Communication skills, technical skills, problem-solving skills, and leadership skills are essential as well. The ability to read, write and speak in the language native to the country of practice is usually mandated. For example, in the U.S. licensed health care workers are required to read, write and speak English. Proficiency in the language can impact the level of respect and trust from patients as well as co-workers.
Math and life sciences are a must. At a minimum, students must be able to pass college algebra. Life sciences such as anatomy and physiology, microbiology, and chemistry will also be required. Secondary school students should take some of these courses to prepare for college-level courses.
Social sciences dealing with psychology, cultural differences, and behaviors will also be required in health care programs. Familiarity with these will also be a plus for high school students preparing for this career path.
Essential Language Skills
Students must be proficient in the language of their resident country with both oral and written skills. Communication and documentation skills are essential factors for health care professionals. Reading at a minimal 10th-grade level is required to complete the math, science, and other courses.
Speaking a second language is highly recommended. It should be prevalent in the area. Spanish, Tagalog, Japanese, and any of the Chinese dialects are often the most desired bilingual languages. Bilingual health care workers are in demand.
Entrance is not Guaranteed
There is a critical shortage of many health care professionals such as nurses, physical therapists, and physicians. At the same time, there is limited space for these programs in colleges and universities due to a shortage of qualified educators and/or facilities for clinical practice. This translates to fierce competition for the available spaces.
Grades will hold a huge level of importance in being accepted into a program. The overall GPA is not necessarily the main point; grades in math and science will prevail as these are more important to studying healthcare-related fields than art, music, physical education, and many elective courses.
Community service and extracurricular activities will be another important factor. Health care programs are looking for altruistic individuals. Altruism means being unselfishly concerned and devoted to the welfare of others, and having a selfless attitude. Volunteer or paid work in a healthcare setting may be required for admission to specific healthcare schools.
Attendance is another important point. Many schools are now looking at attendance records. Most health care careers require a dedication to the profession. Sick people don’t get well on weekends, holidays, and the practitioner’s birthday or anniversary. The education process to become a health care professional is an intense one. Regular attendance is mandated.
Students should explore the admission requirements to several programs and work with guidance counselors to tailor their high school program to give them the best opportunity for admission.

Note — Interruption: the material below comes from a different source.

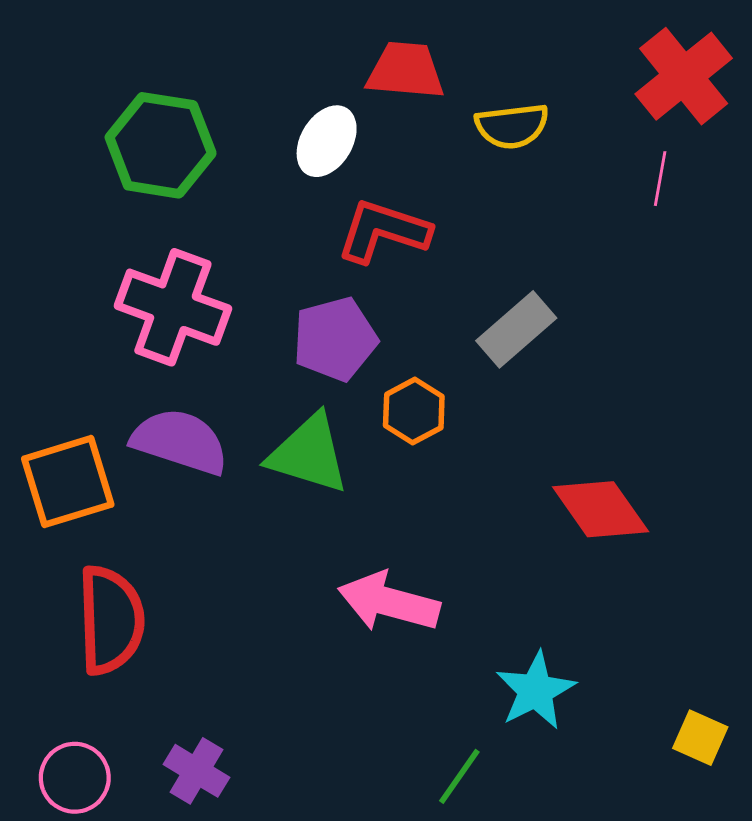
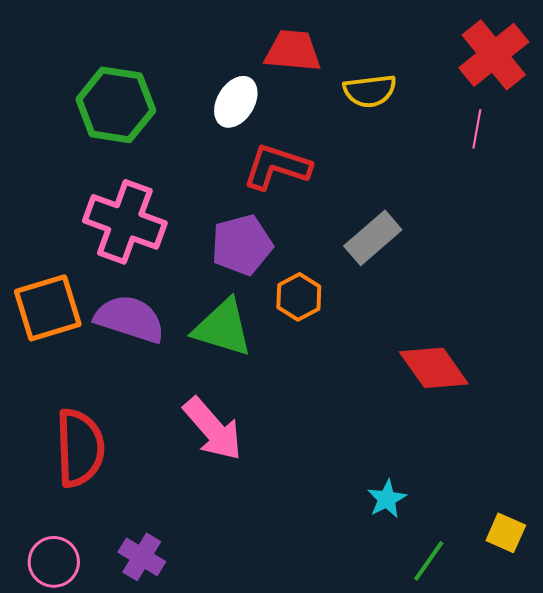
orange square: (68, 482) -> (48, 308), moved
pink arrow: (389, 602) -> (213, 429), moved, turned -146
cyan star: (536, 691) -> (387, 499), size x0.7
green line: (459, 776) -> (429, 561), moved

Make sure the health care program is accredited.
Rapport and Trust Are Essential to Success
A positive attitude and a pleasant demeanor are also imperative to building rapport and establishing a level of mutual trust with patients, caregivers, and other professionals. An inquisitive mind and a willingness to never stop learning new things, techniques, and skills are also necessary. Medicine is not an exact science and is constantly evolving and improving.
Health care is a team effort and each needs to be willing to share information and work together to help the patient achieve the best possible wellness and outcomes. At the same time, many aspects of health care are comprised of small segments of care for a spell of illness and therefore many members of the team may not always see the outcome or receive any recognition for their part. Health care professionals must be dedicated to always putting forth their best efforts.
Making a Difference When it Isn’t a Positive Result
A positive outcome does not always consist of a cure or complete wellness. It may be as simple as a comfortable, dignified death. Health care professionals need to be able to cope with this and realize that although they could not save the patient, they made a difference in the quality of life and death.
Health care is not for everyone. But for those who possess these skills and qualities, health care is one of the most rewarding careers.